Una congoja dulce se desenrosca sobre el corazón de Diana,
con tal frenesí hambriento de protección y curiosidad, que derrota toda la
fuerza estacionada en su voluntad moral.
Debe denunciar al asesino... Pero el asesino es un hombre
que le gusta. Le gusta ahora con un deseo tan violentamente dirigido, que su
corazón palpita con más violencia que si él tratara de asesinarla. Y se aprieta
el pecho con las manos.
Diana se dirige rápidamente al libro de consultas y busca la
dirección de Lauro. ¿Es o no falsa esa dirección? ¡Quiera Dios que no!... Diana
se quita precipitadamente el guardapolvo, le indica a la criada que si llegan
clientes les diga que la aguarden, y sube a un automóvil. Esto ocurre como a través
de la cenicienta neblina de un sueño, y sin embargo, la ciudad está cubierta de
sol hasta la altura de las cornisas.
Una impaciencia extraordinaria empuja a Diana a través de la
vida diferenciada de los otros seres humanos.
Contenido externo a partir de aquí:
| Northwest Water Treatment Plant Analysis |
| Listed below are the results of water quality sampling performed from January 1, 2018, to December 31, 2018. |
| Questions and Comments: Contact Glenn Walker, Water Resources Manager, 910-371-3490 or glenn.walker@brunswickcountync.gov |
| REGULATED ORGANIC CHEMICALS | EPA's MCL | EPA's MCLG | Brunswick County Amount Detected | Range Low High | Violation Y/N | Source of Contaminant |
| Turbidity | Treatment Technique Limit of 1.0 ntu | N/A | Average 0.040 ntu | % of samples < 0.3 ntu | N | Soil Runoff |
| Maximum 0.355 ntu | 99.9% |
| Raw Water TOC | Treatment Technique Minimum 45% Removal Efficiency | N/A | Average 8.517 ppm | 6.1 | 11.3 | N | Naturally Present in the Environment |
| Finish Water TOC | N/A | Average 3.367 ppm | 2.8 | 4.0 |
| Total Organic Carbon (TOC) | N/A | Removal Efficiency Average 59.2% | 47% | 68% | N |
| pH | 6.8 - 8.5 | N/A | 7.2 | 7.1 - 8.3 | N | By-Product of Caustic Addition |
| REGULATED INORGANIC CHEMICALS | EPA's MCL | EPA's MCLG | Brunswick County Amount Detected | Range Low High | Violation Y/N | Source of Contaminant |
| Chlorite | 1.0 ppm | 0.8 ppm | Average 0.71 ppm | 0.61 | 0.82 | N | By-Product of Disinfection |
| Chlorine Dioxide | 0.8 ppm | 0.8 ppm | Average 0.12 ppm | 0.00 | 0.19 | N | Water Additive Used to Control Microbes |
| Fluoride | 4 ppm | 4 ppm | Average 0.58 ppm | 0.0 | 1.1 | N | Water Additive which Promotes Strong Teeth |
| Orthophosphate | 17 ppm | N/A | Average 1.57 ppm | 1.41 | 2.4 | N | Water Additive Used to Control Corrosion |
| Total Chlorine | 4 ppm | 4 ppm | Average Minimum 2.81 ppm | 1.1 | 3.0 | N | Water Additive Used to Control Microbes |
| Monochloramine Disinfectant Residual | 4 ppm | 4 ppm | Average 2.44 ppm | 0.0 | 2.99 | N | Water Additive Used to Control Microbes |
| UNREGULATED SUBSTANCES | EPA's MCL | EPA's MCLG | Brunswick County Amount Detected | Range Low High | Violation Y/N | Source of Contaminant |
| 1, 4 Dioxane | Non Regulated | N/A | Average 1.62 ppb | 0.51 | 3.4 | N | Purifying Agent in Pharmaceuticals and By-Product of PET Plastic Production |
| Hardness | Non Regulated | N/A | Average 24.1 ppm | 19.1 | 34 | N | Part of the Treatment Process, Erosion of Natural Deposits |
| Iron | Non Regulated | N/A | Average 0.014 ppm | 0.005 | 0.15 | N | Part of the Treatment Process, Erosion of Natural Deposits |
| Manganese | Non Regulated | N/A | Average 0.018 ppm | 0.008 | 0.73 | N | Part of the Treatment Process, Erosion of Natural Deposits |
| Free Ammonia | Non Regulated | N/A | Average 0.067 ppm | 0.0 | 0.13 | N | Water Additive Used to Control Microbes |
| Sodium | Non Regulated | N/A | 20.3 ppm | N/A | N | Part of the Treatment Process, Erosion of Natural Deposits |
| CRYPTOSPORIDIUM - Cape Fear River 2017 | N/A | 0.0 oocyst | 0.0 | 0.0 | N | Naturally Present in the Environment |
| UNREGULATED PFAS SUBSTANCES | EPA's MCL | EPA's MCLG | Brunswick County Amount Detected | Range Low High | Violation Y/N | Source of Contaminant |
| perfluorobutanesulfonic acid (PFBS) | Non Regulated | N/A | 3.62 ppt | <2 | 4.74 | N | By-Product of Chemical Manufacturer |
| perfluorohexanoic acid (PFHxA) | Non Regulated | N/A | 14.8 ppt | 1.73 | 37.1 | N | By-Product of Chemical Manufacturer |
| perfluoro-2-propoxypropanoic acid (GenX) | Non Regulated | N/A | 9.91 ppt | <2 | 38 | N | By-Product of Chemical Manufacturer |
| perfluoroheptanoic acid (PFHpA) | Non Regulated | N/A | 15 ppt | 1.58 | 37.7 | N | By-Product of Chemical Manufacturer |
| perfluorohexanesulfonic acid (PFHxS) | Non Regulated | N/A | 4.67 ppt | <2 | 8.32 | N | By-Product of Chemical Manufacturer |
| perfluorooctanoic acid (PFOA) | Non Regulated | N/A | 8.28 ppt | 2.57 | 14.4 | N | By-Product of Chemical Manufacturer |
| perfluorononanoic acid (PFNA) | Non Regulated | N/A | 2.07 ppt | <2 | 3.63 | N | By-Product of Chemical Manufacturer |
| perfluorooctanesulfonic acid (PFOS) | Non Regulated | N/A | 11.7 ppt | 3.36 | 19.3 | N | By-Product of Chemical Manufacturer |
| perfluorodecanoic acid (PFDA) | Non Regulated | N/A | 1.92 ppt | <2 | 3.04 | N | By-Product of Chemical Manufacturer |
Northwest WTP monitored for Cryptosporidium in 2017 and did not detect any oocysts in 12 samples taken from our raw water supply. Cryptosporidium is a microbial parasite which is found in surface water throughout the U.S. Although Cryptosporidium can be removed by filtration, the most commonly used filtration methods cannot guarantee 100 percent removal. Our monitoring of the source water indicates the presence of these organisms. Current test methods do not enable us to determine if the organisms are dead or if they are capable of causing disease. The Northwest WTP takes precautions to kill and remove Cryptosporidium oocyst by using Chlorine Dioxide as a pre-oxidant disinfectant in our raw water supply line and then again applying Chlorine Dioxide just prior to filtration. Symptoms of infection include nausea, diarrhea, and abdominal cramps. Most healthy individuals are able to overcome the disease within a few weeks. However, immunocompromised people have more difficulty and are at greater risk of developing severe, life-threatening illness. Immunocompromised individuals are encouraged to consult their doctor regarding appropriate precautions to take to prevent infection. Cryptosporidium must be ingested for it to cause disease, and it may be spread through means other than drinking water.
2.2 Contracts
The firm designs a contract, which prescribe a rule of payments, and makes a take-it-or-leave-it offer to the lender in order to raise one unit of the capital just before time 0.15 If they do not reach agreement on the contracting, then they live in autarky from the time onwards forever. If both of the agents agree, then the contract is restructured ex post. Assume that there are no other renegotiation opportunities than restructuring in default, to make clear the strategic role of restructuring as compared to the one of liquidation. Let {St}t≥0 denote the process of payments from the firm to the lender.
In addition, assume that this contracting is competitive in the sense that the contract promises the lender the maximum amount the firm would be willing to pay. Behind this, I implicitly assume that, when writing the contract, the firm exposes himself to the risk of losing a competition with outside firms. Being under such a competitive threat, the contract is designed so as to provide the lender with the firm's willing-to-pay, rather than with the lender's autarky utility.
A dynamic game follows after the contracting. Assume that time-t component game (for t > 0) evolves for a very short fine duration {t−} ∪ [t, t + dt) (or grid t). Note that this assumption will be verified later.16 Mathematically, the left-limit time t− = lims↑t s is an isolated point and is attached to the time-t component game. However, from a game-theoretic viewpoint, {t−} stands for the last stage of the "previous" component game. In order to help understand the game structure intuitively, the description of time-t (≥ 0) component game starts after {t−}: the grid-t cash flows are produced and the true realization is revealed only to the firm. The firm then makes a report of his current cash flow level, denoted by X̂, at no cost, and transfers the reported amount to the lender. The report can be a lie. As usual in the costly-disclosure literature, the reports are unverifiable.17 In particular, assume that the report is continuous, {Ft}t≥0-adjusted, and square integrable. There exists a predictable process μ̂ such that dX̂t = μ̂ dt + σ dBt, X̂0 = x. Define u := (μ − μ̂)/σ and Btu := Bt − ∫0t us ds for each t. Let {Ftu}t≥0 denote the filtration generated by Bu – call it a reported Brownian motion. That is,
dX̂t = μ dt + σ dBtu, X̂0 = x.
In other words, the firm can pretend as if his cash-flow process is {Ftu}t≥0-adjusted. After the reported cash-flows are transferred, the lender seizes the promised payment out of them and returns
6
Sabe que va al encuentro de lo
desconocido monstruoso; el automóvil entra en el sol de las bocacalles, y en la
sombra de las fachadas; súbitamente se encuentra detenida frente a la entrada
oscura de una casa de departamentos, sube a la garita iluminadade un ascensor
de acero, una criada asoma la cabeza por una puerta gris entreabierta, y de
pronto se encuentra... Está allí... Allí, de pie, frente al asesino que, en
mangas de camisa, se ha puesto de pie tan bruscamente, que no ha tenido tiempo
de borrar de la colcha azulenca de la cama la huella que ha dejado su cuerpo
tendido. La criada cierra la puerta tras ellos. El hombre, despeinado, mira a
la fina muchacha de pie frente a él.
Diana le examina el rostro con dureza, Lauro Spronzini
comprende que ha sido descubierto; pero se siente infinitamente tranquilizado.
Señala a la joven el mismo sillón en que él, la noche después de ahorcar a
Doménico Salvato, se ha dejado caer, y Diana, respirando agitada, obedece.
Lauro la mira, y después, con voz dulce, le pregunta:
–¿Qué le pasa, señorita?
Ella se siente dominada por esta voz; se pone de pie para
marcharse; pero no se atreve a decir lo que piensa. Lauro comprende que todo
puede perderse: los desencajados ojos de la dentista revelan que al disolverse
su excitación sobreviene la repulsión, y entonces dice:
–Yo soy quien mató a Doménico Salvato. Es un acto de
justicia, señorita. Era el desalmado más extraordinario de quien he oído
hablar. En Brindisi –yo soy italiano–, hace siete años, se llevó de la casa de
mis padres a mi hermana mayor. Un año después la abandonó. Mi hermana vino a
morir a casa completamente tuberculosa. Su agonía duró treinta días con sus
noches. Y el único culpable de aquel tremendo desastre era él. Hay crímenes que
no se deben dejar sin castigo. Yo lo desmayé de un golpe, lo amarré a la silla,
lo amordacé para que no pudiera pedir auxilio, y luego le relaté durante una
hora la agonía que soportó mi hermana por su culpa. Quise que supiera que era
castigado porque la ley no castiga ciertos crímenes.
Diana lo escucha y responde:
–Supe que era usted por las partículas de oro que quedaron
adheridas en la hendidura de la caries.
Lauro prosigue:
–Supe que él había huido a la Argentina , y vine a
buscarlo.
–¿No lo encontrarán a usted?
–No; si usted no me denuncia.
Diana lo mira:
–Es espantoso lo que usted ha hecho.
Lauro la interrumpió, frío:
–La agonía de él ha durado una hora. La agonía de mi hermana
se prolongó las veinticuatro horas de treinta días y treinta noches. La agonía
de él ha sido incomparablemente dulce comparada con la que hizo sufrir a una
pobre muchacha, cuyo único crimen fue creer en sus promesas.
Diana Lucerna comprende que el hombre tiene razón:
–¿No lo encontrarán a usted?
–Yo creo que no...
–¿Vendrá usted a curarse mañana?
–Sí, señorita; mañana iré.
Y cuando ella sale, Lauro sabe que no lo denunciará.